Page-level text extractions
• • • •
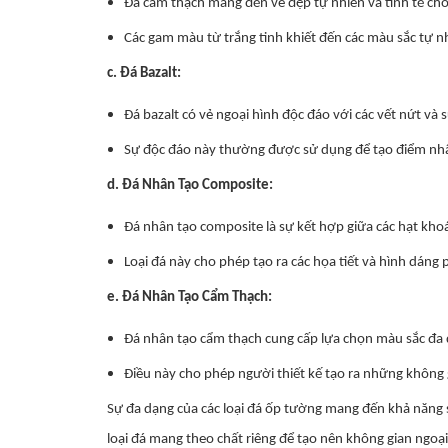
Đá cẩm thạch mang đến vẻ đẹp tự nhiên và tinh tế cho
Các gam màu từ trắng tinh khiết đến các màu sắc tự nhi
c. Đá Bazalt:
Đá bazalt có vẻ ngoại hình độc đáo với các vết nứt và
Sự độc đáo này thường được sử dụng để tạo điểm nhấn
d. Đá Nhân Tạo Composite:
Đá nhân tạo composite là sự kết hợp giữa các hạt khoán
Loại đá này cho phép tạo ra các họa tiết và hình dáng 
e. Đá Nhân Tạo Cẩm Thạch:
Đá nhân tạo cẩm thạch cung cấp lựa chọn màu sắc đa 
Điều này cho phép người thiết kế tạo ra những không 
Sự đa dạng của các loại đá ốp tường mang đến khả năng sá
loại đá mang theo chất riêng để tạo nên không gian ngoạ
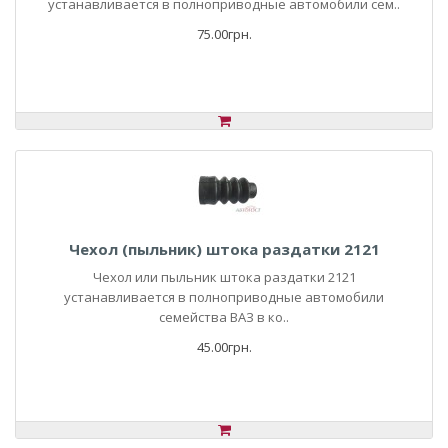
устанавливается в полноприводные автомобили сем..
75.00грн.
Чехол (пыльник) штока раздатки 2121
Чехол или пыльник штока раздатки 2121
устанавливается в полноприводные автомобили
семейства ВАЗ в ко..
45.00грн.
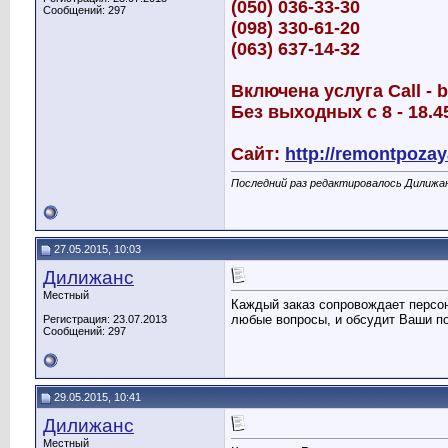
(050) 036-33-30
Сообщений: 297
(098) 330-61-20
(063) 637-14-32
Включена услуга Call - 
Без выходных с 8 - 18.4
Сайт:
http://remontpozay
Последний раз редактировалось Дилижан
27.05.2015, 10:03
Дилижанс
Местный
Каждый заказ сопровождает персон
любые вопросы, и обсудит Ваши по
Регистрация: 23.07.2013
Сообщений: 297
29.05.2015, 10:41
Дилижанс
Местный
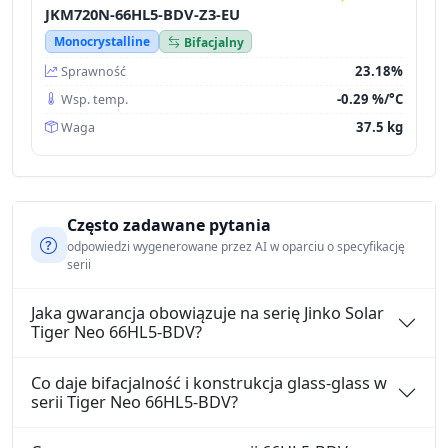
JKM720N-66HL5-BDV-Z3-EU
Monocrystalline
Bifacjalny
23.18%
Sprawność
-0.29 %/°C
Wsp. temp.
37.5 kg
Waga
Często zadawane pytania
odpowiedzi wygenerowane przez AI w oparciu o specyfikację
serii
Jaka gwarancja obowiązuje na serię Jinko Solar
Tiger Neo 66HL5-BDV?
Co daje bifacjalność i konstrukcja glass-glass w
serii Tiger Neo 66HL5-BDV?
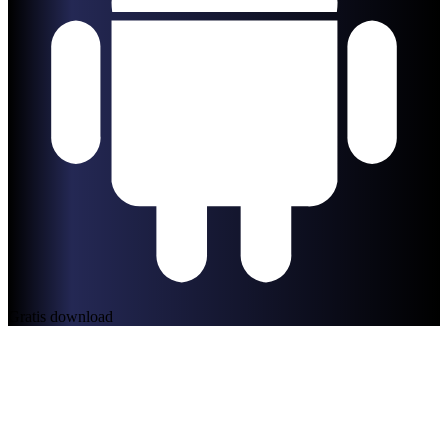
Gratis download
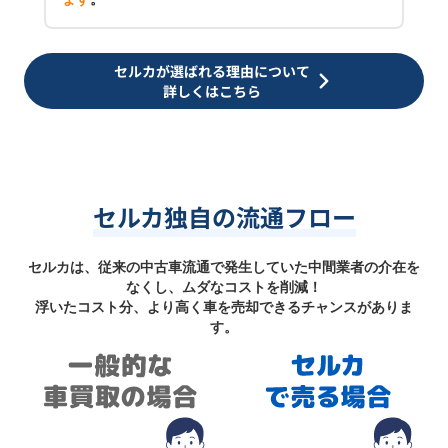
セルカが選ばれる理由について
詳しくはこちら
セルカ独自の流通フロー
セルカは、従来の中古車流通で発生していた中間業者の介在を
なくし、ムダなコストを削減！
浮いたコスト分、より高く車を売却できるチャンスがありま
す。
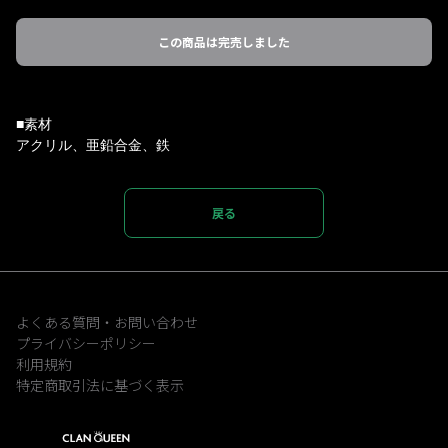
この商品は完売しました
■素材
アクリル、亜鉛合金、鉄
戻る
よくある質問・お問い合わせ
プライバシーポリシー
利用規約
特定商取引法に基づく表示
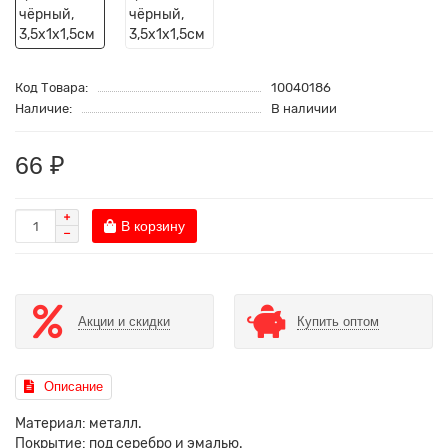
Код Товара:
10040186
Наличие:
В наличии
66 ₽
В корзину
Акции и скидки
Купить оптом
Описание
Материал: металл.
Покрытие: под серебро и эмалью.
• • • •
INSTRUCTIONS TO FOLLOW | Return only the lines running from the start of the entries above to the line that contains "Điều này cho", inclusive, and omit every picture.

OUTPUT BELOW |
Đá cẩm thạch mang đến vẻ đẹp tự nhiên và tinh tế cho
Các gam màu từ trắng tinh khiết đến các màu sắc tự nhi
c. Đá Bazalt:
Đá bazalt có vẻ ngoại hình độc đáo với các vết nứt và
Sự độc đáo này thường được sử dụng để tạo điểm nhấn
d. Đá Nhân Tạo Composite:
Đá nhân tạo composite là sự kết hợp giữa các hạt khoán
Loại đá này cho phép tạo ra các họa tiết và hình dáng 
e. Đá Nhân Tạo Cẩm Thạch:
Đá nhân tạo cẩm thạch cung cấp lựa chọn màu sắc đa 
Điều này cho phép người thiết kế tạo ra những không 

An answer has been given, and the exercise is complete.